§ Exercise details:
Where a line holds the word "tree", copy that line from the data below.

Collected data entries
*** Block opens ***

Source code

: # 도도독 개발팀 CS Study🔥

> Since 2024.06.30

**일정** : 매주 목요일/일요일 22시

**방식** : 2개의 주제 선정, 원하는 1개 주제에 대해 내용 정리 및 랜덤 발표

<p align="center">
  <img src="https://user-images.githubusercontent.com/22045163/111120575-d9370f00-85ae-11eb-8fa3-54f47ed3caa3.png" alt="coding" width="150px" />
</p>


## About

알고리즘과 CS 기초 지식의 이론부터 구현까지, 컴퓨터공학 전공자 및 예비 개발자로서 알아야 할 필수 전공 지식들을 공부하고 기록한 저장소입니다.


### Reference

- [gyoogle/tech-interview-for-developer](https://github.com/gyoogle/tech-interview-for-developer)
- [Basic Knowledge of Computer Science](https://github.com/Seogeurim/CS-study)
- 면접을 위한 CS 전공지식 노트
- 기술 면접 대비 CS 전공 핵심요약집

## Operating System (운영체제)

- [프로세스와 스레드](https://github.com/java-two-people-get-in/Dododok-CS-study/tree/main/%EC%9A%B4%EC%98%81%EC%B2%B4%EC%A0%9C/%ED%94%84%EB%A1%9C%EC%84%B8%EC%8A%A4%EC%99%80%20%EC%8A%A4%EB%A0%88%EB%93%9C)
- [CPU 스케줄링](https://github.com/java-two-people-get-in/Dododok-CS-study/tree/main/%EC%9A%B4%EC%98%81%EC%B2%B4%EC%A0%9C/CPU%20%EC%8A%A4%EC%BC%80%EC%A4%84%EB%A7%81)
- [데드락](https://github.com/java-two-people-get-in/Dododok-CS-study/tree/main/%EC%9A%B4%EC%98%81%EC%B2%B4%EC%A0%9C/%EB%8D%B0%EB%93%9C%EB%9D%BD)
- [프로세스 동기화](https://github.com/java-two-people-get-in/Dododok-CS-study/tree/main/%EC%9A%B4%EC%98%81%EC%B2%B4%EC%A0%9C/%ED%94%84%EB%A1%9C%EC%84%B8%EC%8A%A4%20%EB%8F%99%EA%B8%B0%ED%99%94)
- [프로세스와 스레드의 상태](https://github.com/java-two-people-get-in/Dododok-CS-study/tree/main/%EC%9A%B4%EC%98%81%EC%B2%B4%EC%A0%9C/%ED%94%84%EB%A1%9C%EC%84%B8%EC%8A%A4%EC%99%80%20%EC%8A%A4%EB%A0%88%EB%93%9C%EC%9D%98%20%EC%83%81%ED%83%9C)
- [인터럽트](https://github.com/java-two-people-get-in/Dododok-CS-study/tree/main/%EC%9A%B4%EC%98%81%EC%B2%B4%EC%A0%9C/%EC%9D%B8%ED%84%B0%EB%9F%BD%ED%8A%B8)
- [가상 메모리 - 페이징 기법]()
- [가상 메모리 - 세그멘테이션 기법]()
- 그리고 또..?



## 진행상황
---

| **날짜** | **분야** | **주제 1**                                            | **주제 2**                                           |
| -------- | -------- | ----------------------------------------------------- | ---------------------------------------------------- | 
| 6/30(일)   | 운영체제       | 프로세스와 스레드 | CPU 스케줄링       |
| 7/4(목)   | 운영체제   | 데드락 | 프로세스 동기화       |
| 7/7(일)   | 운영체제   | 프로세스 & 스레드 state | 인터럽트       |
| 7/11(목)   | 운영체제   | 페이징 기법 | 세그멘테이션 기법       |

*** Block closes ***

§ Exercise output:
- [프로세스와 스레드](https://github.com/java-two-people-get-in/Dododok-CS-study/tree/main/%EC%9A%B4%EC%98%81%EC%B2%B4%EC%A0%9C/%ED%94%84%EB%A1%9C%EC%84%B8%EC%8A%A4%EC%99%80%20%EC%8A%A4%EB%A0%88%EB%93%9C)
- [CPU 스케줄링](https://github.com/java-two-people-get-in/Dododok-CS-study/tree/main/%EC%9A%B4%EC%98%81%EC%B2%B4%EC%A0%9C/CPU%20%EC%8A%A4%EC%BC%80%EC%A4%84%EB%A7%81)
- [데드락](https://github.com/java-two-people-get-in/Dododok-CS-study/tree/main/%EC%9A%B4%EC%98%81%EC%B2%B4%EC%A0%9C/%EB%8D%B0%EB%93%9C%EB%9D%BD)
- [프로세스 동기화](https://github.com/java-two-people-get-in/Dododok-CS-study/tree/main/%EC%9A%B4%EC%98%81%EC%B2%B4%EC%A0%9C/%ED%94%84%EB%A1%9C%EC%84%B8%EC%8A%A4%20%EB%8F%99%EA%B8%B0%ED%99%94)
- [프로세스와 스레드의 상태](https://github.com/java-two-people-get-in/Dododok-CS-study/tree/main/%EC%9A%B4%EC%98%81%EC%B2%B4%EC%A0%9C/%ED%94%84%EB%A1%9C%EC%84%B8%EC%8A%A4%EC%99%80%20%EC%8A%A4%EB%A0%88%EB%93%9C%EC%9D%98%20%EC%83%81%ED%83%9C)
- [인터럽트](https://github.com/java-two-people-get-in/Dododok-CS-study/tree/main/%EC%9A%B4%EC%98%81%EC%B2%B4%EC%A0%9C/%EC%9D%B8%ED%84%B0%EB%9F%BD%ED%8A%B8)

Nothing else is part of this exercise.